Chronic Inflammation in the Context of Everyday Life: Dietary Changes as Mitigating Factors
Department of Biochemistry, Faculty of Pharmacy, “Carol Davila” University of Medicine and Pharmacy, Traian Vuia 6, 020956 Bucharest, Romania
Department of Toxicology, Faculty of Pharmacy, “Carol Davila” University of Medicine and Pharmacy, Traian Vuia 6, 020956 Bucharest, Romania
European Institute of Nutritional Medicine EINuM, 00198 Rome, Italy
Metabolomic Medicine Clinic, Health Clinics for Autoimmune and Chronic Diseases, 10674 Athens, Greece
Laboratory of Toxicology and Forensic Sciences, Medical School, University of Crete, 71003 Heraklion, Greece
Department of Biochemistry-Biotechnology, School of Health Sciences, 41500 Larisa, Greece
Gene Expression and Therapy Group, King’s College London, Faculty of Life Sciences and Medicine, Department of Medical and Molecular Genetics, 8th Floor, Tower Wing, Guy’s Hospital, Great Maze Pond, London SE1 9RT, UK
Department Forensic Sciences and Toxicology, University of Crete, Faculty of Medicine, 71003 Heraklion, Greece
Authors to whom correspondence should be addressed.
Int. J. Environ. Res. Public Health 2020, 17(11), 4135; https://doi.org/10.3390/ijerph17114135
Received: 9 May 2020 / Revised: 3 June 2020 / Accepted: 5 June 2020 / Published: 10 June 2020
(This article belongs to the Special Issue Toxicology of Xenobiotic Mixtures and Health)

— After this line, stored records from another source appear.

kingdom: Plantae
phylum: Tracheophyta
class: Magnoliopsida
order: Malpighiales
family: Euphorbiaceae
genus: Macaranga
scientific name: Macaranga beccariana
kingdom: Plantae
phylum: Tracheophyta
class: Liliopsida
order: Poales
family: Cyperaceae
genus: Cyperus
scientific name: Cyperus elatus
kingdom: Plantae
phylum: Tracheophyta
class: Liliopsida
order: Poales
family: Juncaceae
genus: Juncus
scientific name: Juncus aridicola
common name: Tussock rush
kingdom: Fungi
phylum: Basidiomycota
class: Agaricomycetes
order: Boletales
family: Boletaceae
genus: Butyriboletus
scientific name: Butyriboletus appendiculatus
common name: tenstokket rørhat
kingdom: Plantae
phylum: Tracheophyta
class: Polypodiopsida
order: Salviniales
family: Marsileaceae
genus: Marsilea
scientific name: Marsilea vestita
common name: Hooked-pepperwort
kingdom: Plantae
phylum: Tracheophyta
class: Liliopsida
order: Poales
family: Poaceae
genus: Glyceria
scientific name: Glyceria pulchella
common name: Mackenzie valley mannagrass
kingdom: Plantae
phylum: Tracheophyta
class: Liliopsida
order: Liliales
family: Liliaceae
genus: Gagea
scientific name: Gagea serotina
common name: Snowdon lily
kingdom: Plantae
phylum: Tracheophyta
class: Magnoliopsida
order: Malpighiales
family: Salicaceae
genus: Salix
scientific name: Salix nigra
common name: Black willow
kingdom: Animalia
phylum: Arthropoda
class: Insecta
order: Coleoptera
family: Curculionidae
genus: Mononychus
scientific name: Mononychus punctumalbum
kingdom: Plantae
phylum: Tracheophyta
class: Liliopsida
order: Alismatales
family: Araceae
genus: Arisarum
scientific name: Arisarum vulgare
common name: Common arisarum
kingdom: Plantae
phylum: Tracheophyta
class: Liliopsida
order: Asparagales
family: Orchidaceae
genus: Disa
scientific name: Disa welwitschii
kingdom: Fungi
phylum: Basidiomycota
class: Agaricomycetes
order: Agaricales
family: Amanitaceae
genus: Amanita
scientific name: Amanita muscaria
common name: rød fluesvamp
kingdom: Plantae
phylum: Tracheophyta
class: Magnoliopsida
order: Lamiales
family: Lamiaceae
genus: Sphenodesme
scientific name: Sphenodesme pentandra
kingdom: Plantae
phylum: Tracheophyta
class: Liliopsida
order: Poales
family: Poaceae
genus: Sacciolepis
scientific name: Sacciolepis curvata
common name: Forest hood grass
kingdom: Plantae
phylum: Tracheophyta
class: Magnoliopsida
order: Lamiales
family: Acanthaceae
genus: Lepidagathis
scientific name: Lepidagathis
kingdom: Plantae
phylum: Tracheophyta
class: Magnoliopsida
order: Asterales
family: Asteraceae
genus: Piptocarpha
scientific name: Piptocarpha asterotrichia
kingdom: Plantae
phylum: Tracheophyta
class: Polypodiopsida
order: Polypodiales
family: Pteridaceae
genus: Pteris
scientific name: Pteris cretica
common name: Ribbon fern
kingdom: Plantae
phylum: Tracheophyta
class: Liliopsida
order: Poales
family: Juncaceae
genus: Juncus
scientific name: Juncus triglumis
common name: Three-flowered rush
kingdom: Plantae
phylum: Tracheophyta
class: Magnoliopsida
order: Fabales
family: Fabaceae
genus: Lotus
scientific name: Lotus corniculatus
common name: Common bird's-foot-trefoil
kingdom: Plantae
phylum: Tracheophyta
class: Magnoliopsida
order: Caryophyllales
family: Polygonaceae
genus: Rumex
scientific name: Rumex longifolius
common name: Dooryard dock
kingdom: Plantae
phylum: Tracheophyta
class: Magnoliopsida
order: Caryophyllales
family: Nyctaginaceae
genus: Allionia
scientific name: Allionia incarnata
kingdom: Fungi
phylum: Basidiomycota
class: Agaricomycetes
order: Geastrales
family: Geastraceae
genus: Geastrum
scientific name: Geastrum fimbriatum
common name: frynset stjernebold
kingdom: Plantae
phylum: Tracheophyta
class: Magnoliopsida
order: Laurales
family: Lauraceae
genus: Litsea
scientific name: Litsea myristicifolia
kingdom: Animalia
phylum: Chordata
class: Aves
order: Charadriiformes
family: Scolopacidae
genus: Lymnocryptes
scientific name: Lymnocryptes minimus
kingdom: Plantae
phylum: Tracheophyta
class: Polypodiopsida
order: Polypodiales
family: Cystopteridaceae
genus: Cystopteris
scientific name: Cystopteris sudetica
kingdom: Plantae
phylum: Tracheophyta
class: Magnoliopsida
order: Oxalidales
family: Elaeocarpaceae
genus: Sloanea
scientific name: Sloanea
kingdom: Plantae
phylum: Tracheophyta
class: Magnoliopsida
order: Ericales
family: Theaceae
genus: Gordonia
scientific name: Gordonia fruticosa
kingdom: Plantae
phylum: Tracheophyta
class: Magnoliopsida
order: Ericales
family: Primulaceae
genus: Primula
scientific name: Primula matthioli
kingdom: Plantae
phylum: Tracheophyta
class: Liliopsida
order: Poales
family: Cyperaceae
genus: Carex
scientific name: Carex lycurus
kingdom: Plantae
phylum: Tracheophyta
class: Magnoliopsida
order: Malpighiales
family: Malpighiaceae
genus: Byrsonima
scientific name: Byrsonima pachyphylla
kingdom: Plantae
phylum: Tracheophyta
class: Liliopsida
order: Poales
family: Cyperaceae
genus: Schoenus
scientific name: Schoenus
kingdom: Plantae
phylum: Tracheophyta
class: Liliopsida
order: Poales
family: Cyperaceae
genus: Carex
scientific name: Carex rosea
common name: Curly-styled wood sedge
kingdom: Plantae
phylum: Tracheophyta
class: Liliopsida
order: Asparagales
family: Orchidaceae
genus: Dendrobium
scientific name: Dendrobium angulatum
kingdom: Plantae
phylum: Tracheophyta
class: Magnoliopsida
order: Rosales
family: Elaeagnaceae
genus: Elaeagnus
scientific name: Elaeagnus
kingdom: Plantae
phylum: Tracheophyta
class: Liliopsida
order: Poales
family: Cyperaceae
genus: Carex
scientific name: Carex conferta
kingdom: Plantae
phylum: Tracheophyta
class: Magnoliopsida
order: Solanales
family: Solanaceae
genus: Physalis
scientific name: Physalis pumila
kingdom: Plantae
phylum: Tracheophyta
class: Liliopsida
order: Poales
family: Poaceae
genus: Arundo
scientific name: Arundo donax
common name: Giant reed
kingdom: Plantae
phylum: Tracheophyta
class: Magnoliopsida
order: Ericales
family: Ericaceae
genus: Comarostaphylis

The lifestyle adopted by most people in Western societies has an important impact on the propensity to metabolic disorders (e.g., diabetes, cancer, cardiovascular disease, neurodegenerative diseases). This is often accompanied by chronic low-grade inflammation, driven by the activation of various molecular pathways such as STAT3 (signal transducer and activator of transcription 3), IKK (IκB kinase), MMP9 (matrix metallopeptidase 9), MAPK (mitogen-activated protein kinases), COX2 (cyclooxigenase 2), and NF-Kβ (nuclear factor kappa-light-chain-enhancer of activated B cells). Multiple intervention studies have demonstrated that lifestyle changes can lead to reduced inflammation and improved health. This can be linked to the concept of real-life risk simulation, since humans are continuously exposed to dietary factors in small doses and complex combinations (e.g., polyphenols, fibers, polyunsaturated fatty acids, etc.). Inflammation biomarkers improve in patients who consume a certain amount of fiber per day; some even losing weight. Fasting in combination with calorie restriction modulates molecular mechanisms such as m-TOR, FOXO, NRF2, AMPK, and sirtuins, ultimately leads to significantly reduced inflammatory marker levels, as well as improved metabolic markers. Moving toward healthier dietary habits at the individual level and in publicly-funded institutions, such as schools or hospitals, could help improving public health, reducing healthcare costs and improving community resilience to epidemics (such as COVID-19), which predominantly affects individuals with metabolic diseases.